NEW YORK — Shake Shack has seen a significant increase in beef prices as meatpacking facilities across the country close due to the coronavirus (COVID-19).

“We've had zero supply challenges in getting our beef,” said Tara Comonte, president and chief financial officer at Shake Shack, during a May 4 conference call with analysts. “However, costs have really jumped over these last few weeks. I think you're starting to see some challenges in that market.”

With no drive-thru service at any of its domestic locations, store closings related to the COVID-19 pandemic weighed heavily on the chain’s first-quarter earnings. Same-shack sales were down 13% for the quarter, driven by a 15% reduction in guest traffic.

Net loss at Shake Shack in the first quarter ended March 25 was $1.1 million, which compared with a net income of $3.6 million, or 9¢ per share on the common stock, in the same period a year ago. Operating loss was $0.8 million, which included a non-cash asset impairment charge of $1.1 million, compared with an operating income of $5.2 million for the prior-year period.

Shack sales were $138 million, up 7% from $129 million in the same period a year ago. Systemwide sales increased 14% to $222 million from $195 million. Revenue increased 8% to $143 million from $133 million.

Sales took the biggest hit in late March, with same-store sales plunging 73% the week ended March 18 and 72% the week ended March 25.

The company streamlined operations to minimize the impact of the outbreak, including removing noncore items and pausing LTOs.

“In terms of menu innovation, our focus has been one of simplification as we manage through this challenging operational period,” said Randy Garutti, chief executive officer at Shake Shack.

Trends at domestic stores have improved over the past few weeks, with sales down 45% the week ended April 29. The company withdrew its guidance for fiscal 2020 due to uncertainty related to the pandemic.

“It’s difficult to predict when and how quickly we will fully rebound once stay-at-home regulations are lifted,” Mr. Garutti said. “You've obviously seen regions like Texas, Georgia and some others begin to open, and some restaurants being aggressive, some being more cautious. We are going to take the more cautious route.”

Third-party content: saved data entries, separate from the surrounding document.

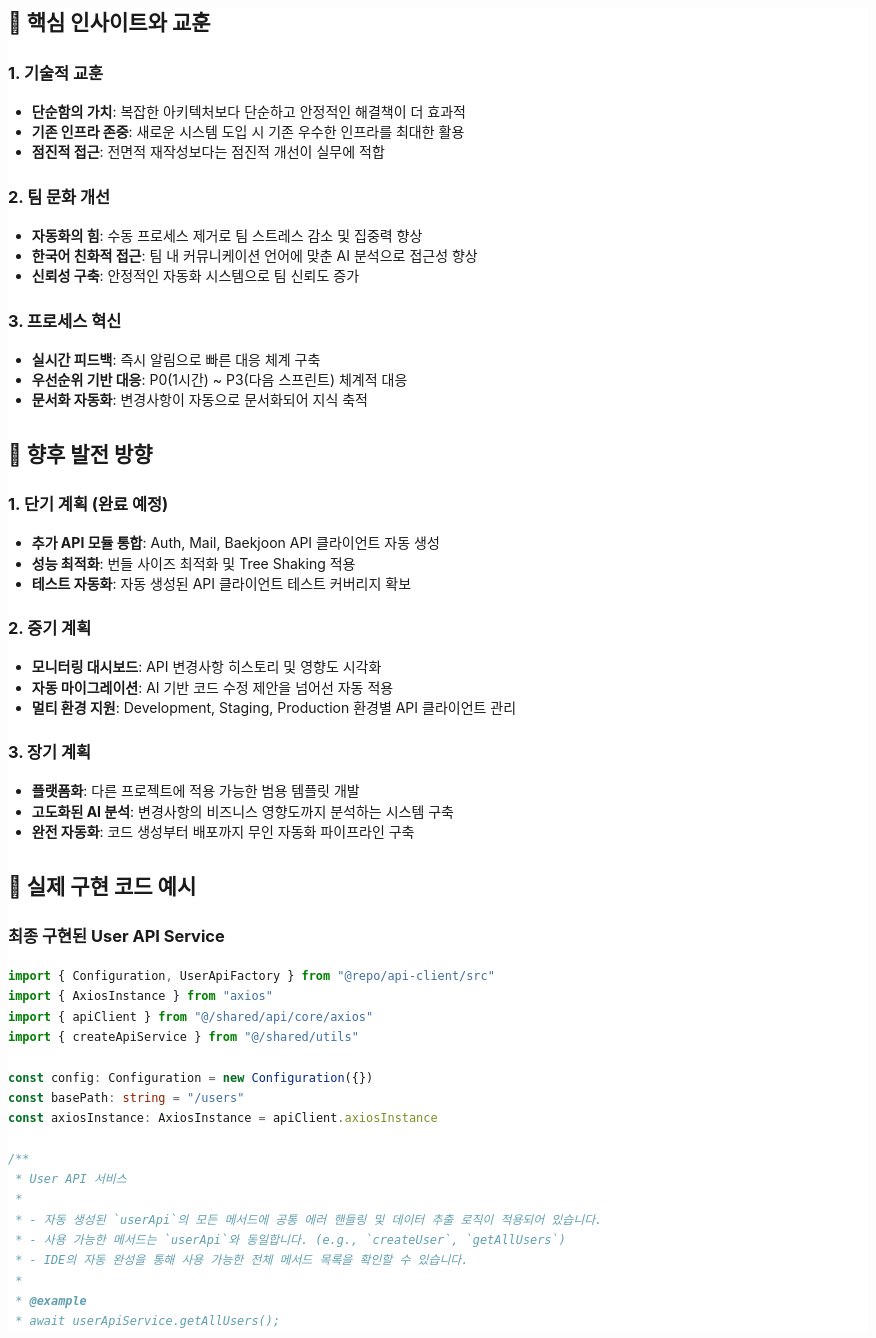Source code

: ## 🎯 핵심 인사이트와 교훈

### 1. **기술적 교훈**

- **단순함의 가치**: 복잡한 아키텍처보다 단순하고 안정적인 해결책이 더 효과적
- **기존 인프라 존중**: 새로운 시스템 도입 시 기존 우수한 인프라를 최대한 활용
- **점진적 접근**: 전면적 재작성보다는 점진적 개선이 실무에 적합

### 2. **팀 문화 개선**

- **자동화의 힘**: 수동 프로세스 제거로 팀 스트레스 감소 및 집중력 향상
- **한국어 친화적 접근**: 팀 내 커뮤니케이션 언어에 맞춘 AI 분석으로 접근성 향상
- **신뢰성 구축**: 안정적인 자동화 시스템으로 팀 신뢰도 증가

### 3. **프로세스 혁신**

- **실시간 피드백**: 즉시 알림으로 빠른 대응 체계 구축
- **우선순위 기반 대응**: P0(1시간) ~ P3(다음 스프린트) 체계적 대응
- **문서화 자동화**: 변경사항이 자동으로 문서화되어 지식 축적

## 🚀 향후 발전 방향

### 1. **단기 계획** (완료 예정)

- **추가 API 모듈 통합**: Auth, Mail, Baekjoon API 클라이언트 자동 생성
- **성능 최적화**: 번들 사이즈 최적화 및 Tree Shaking 적용
- **테스트 자동화**: 자동 생성된 API 클라이언트 테스트 커버리지 확보

### 2. **중기 계획**

- **모니터링 대시보드**: API 변경사항 히스토리 및 영향도 시각화
- **자동 마이그레이션**: AI 기반 코드 수정 제안을 넘어선 자동 적용
- **멀티 환경 지원**: Development, Staging, Production 환경별 API 클라이언트 관리

### 3. **장기 계획**

- **플랫폼화**: 다른 프로젝트에 적용 가능한 범용 템플릿 개발
- **고도화된 AI 분석**: 변경사항의 비즈니스 영향도까지 분석하는 시스템 구축
- **완전 자동화**: 코드 생성부터 배포까지 무인 자동화 파이프라인 구축

## 🔧 실제 구현 코드 예시

### 최종 구현된 User API Service

```typescript
import { Configuration, UserApiFactory } from "@repo/api-client/src"
import { AxiosInstance } from "axios"
import { apiClient } from "@/shared/api/core/axios"
import { createApiService } from "@/shared/utils"

const config: Configuration = new Configuration({})
const basePath: string = "/users"
const axiosInstance: AxiosInstance = apiClient.axiosInstance

/**
 * User API 서비스
 *
 * - 자동 생성된 `userApi`의 모든 메서드에 공통 에러 핸들링 및 데이터 추출 로직이 적용되어 있습니다.
 * - 사용 가능한 메서드는 `userApi`와 동일합니다. (e.g., `createUser`, `getAllUsers`)
 * - IDE의 자동 완성을 통해 사용 가능한 전체 메서드 목록을 확인할 수 있습니다.
 *
 * @example
 * await userApiService.getAllUsers();
```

Dining rooms that reopen will operate with significantly limited seating capacity, he said. Social distancing requirements will result in cashiers and kiosks also operating at reduced capacity while the company focuses on shifting guests to mobile and contactless preordering.

“It's going to take time,” Mr. Garutti said. “We have to work with throttles right now.

“There is no good reason to just start to try to do all of the sales that these shacks once did. That is not the safe thing, and it's what we need to be careful about.”